WORK TO COMPLETE
Repeat the records below exactly, beginning at the first line and finishing with the line that contains "Page size: 2134x1600.".

DATA PROVIDED

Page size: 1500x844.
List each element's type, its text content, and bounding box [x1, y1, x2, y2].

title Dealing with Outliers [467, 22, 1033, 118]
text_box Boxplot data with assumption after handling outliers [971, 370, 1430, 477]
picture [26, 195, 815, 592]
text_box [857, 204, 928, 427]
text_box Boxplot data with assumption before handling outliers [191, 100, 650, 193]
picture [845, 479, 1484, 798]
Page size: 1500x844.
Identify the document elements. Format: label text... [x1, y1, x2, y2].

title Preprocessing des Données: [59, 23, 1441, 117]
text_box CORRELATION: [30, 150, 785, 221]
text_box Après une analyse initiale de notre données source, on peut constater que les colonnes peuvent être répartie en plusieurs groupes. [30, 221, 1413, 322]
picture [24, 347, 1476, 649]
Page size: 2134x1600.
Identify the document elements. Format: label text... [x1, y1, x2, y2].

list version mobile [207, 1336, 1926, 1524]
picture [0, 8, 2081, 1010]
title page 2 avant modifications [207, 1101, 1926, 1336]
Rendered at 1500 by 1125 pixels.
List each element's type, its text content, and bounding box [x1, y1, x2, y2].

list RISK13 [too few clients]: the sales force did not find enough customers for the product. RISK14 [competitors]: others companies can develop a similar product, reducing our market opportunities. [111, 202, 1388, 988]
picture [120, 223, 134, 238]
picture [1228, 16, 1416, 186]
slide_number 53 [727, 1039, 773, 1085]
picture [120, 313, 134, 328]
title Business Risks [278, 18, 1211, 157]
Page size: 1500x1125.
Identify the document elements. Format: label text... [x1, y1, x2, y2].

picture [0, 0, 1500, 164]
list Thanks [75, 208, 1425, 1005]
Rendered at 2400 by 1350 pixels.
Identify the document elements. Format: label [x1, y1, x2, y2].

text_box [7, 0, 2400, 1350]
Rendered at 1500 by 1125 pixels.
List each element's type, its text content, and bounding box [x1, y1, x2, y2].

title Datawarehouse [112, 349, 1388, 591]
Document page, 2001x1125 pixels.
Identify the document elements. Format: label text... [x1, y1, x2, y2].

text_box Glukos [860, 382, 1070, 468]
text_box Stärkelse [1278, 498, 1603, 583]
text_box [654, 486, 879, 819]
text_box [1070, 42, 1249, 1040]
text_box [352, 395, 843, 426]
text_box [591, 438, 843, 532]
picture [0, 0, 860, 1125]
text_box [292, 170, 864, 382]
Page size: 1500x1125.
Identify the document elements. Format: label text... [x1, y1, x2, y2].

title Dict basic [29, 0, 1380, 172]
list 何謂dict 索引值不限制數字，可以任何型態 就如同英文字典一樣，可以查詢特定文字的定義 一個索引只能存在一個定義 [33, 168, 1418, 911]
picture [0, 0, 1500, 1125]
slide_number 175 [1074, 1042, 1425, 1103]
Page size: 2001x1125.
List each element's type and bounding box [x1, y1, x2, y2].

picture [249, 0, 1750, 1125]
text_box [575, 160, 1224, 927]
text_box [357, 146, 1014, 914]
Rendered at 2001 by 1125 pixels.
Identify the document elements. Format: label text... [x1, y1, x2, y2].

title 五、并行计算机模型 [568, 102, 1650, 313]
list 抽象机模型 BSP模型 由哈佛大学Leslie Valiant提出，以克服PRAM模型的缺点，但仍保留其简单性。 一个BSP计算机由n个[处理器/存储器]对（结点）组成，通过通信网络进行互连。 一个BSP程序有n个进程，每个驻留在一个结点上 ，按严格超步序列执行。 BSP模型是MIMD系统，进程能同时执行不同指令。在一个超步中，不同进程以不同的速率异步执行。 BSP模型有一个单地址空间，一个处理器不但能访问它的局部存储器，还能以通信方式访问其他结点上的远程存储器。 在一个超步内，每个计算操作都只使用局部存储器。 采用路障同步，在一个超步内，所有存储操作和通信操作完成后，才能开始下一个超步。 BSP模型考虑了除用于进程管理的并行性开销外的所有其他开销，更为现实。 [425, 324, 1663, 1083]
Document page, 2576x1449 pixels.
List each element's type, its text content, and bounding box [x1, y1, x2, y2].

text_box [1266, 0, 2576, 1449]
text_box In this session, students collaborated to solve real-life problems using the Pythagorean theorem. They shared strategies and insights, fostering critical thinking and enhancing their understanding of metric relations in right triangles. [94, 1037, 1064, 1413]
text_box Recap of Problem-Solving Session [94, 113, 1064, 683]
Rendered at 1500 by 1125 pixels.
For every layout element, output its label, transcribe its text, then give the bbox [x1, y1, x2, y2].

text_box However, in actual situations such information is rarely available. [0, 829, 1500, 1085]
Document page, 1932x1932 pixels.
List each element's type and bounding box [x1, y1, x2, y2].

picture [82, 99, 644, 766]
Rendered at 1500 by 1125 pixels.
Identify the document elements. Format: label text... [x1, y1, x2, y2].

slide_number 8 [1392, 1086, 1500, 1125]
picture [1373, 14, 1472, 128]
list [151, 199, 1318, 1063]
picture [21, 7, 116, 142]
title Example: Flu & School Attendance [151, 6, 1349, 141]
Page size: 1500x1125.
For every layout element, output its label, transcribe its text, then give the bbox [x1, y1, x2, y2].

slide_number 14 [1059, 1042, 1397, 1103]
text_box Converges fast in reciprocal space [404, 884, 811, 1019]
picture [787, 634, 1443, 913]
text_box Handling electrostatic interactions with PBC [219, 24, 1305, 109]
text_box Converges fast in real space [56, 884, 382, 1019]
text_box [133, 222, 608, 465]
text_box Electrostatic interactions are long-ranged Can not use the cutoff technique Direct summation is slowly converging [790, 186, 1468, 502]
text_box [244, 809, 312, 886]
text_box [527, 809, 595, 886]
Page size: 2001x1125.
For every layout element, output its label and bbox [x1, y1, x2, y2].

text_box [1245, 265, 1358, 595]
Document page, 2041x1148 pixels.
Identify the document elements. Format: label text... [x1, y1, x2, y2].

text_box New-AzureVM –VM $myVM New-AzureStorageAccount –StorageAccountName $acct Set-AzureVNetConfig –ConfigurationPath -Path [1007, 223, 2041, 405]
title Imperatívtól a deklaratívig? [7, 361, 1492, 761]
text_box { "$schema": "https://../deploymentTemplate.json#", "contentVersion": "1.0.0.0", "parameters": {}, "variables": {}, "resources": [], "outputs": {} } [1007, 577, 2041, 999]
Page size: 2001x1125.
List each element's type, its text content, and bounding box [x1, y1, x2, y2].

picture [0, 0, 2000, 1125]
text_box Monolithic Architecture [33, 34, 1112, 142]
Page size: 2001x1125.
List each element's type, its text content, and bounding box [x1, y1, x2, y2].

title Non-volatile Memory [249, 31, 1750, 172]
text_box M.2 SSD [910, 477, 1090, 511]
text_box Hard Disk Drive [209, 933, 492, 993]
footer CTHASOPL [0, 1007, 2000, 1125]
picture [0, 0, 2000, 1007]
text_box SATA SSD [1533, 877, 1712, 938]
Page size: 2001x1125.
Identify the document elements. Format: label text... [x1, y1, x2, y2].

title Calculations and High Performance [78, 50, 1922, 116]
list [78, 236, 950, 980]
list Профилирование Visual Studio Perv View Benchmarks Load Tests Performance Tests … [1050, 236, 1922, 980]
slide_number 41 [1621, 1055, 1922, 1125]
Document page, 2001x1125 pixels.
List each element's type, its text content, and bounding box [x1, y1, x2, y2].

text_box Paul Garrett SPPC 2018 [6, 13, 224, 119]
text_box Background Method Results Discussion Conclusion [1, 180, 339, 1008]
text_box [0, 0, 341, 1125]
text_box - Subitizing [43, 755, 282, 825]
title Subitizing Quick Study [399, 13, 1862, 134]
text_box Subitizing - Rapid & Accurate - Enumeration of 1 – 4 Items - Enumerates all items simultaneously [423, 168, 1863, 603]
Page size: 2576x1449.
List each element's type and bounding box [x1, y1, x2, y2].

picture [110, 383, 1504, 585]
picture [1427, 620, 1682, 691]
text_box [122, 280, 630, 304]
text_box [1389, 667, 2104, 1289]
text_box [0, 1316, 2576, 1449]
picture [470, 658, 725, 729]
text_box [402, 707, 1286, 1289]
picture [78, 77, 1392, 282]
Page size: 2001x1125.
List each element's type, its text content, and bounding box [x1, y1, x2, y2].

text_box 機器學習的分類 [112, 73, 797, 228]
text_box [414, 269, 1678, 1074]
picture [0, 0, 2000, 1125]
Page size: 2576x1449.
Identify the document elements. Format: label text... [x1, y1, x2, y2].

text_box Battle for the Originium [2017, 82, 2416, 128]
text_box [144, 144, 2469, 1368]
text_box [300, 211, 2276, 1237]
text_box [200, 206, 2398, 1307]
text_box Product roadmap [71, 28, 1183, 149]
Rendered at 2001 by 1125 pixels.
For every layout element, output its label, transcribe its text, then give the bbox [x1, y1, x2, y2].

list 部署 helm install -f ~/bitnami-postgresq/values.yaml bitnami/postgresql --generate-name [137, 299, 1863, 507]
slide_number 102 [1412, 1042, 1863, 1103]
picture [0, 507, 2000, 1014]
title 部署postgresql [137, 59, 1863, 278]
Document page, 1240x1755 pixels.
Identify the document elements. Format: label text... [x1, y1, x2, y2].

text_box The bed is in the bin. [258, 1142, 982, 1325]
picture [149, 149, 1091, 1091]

PROBLEM SOLUTION
Page size: 1500x844.
List each element's type, its text content, and bounding box [x1, y1, x2, y2].

title Dealing with Outliers [467, 22, 1033, 118]
text_box Boxplot data with assumption after handling outliers [971, 370, 1430, 477]
picture [26, 195, 815, 592]
text_box [857, 204, 928, 427]
text_box Boxplot data with assumption before handling outliers [191, 100, 650, 193]
picture [845, 479, 1484, 798]
Page size: 1500x844.
Identify the document elements. Format: label text... [x1, y1, x2, y2].

title Preprocessing des Données: [59, 23, 1441, 117]
text_box CORRELATION: [30, 150, 785, 221]
text_box Après une analyse initiale de notre données source, on peut constater que les colonnes peuvent être répartie en plusieurs groupes. [30, 221, 1413, 322]
picture [24, 347, 1476, 649]
Page size: 2134x1600.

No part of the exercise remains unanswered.